EXERCISE TEXT:
┏━━
What about some of the year's unsung matches? Sharapova's three-set win over Sam Stosur in the Stuttgart quarters was a flat-out awesome match. As was Serena's straight-set win over Petra Kvitova at Wimbledon, which was pure offensive tennis at it's finest. And how about Azarenka's grinding win over Angelique Kerber at the WTA Championships a few weeks ago? Or perhaps the biggest upset in the women's game this year: Laura Robson sent Kim Clijsters into retirement with a remarkable display of lefty hitting. Each one of these matches was high quality from beginning to end and, honestly, I'm not sure that many people even watched them.
GUDRIS: I totally forgot about Kanepi vs. Wozniacki in Paris until Courtney just reminded me. Thanks a lot. That one might just outrank Williams-Razzano as the worst match of the year.
What makes a match great? A lot depends on who is playing, the stakes and, yes, the quality of play, to a certain extent. But a great match could also be a singular performance. Serena's complete dismissal of Sharapova in the gold-medal round of the Olympics wasn't a match, yet it was "great" simply because we were able to sit back and marvel at Williams' level of play.
Another quality match that I think deserves a mention is the U.S. Open quarterfinal between David Ferrer and Janko Tipsarevic that slowly built into a dramatic and satisfying final-set tiebreak. It's a shame in some ways that it got scheduled during the middle of an afternoon session. I hope those who didn't see it then will carve out some time in the offseason to watch and appreciate it. (SI.com's Richard Deitsch had it as the best match of the tournament up to that point.)
ROTHENBERG: If we're talking about memorably comprehensive performances, how about the absolute shellacking that Kerber laid on Clijsters at Wimbledon? Nobody really talked about that match at the time because A) it was on Court 3 on the second Monday, meaning it was largely overshadowed, and B) the lopsided beatdown of a beloved mother made people a little uncomfortable.
┗━━
PROBLEM TO WORK ON:
Retype the tennis discussion word for word, everything from "What makes a" down to "level of play.".

Dataset rows:
┏━━
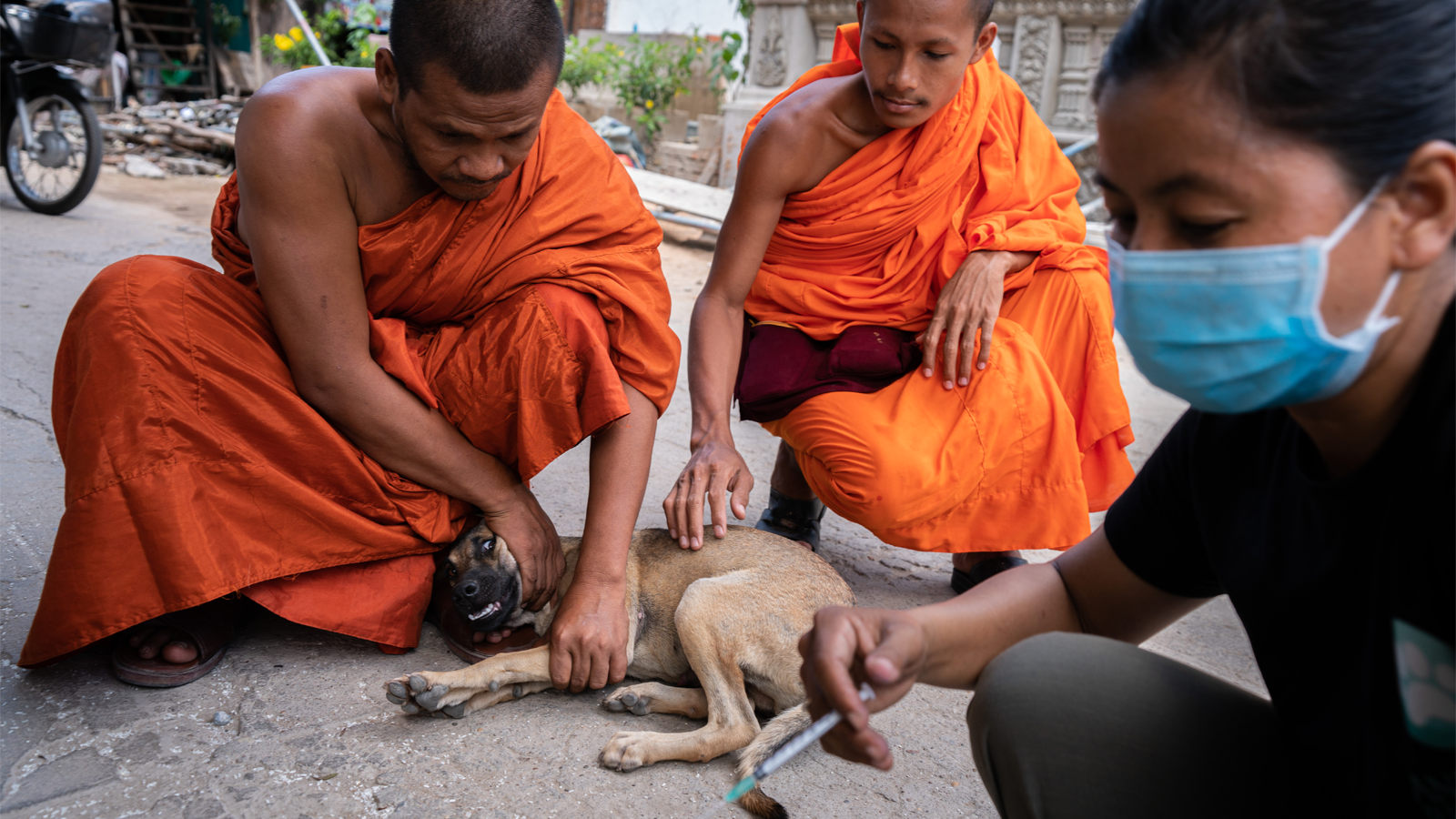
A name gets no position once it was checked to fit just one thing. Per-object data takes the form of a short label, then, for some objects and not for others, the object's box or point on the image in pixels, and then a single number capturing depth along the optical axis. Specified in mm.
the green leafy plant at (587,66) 12906
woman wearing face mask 1050
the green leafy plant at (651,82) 12680
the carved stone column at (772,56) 9953
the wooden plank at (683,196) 8773
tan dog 2357
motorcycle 7793
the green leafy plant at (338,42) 13445
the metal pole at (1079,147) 8539
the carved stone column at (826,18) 9672
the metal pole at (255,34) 16656
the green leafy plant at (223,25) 16438
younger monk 2900
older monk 2279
┗━━
RESULT FOR THIS TASK:
What makes a match great? A lot depends on who is playing, the stakes and, yes, the quality of play, to a certain extent. But a great match could also be a singular performance. Serena's complete dismissal of Sharapova in the gold-medal round of the Olympics wasn't a match, yet it was "great" simply because we were able to sit back and marvel at Williams' level of play.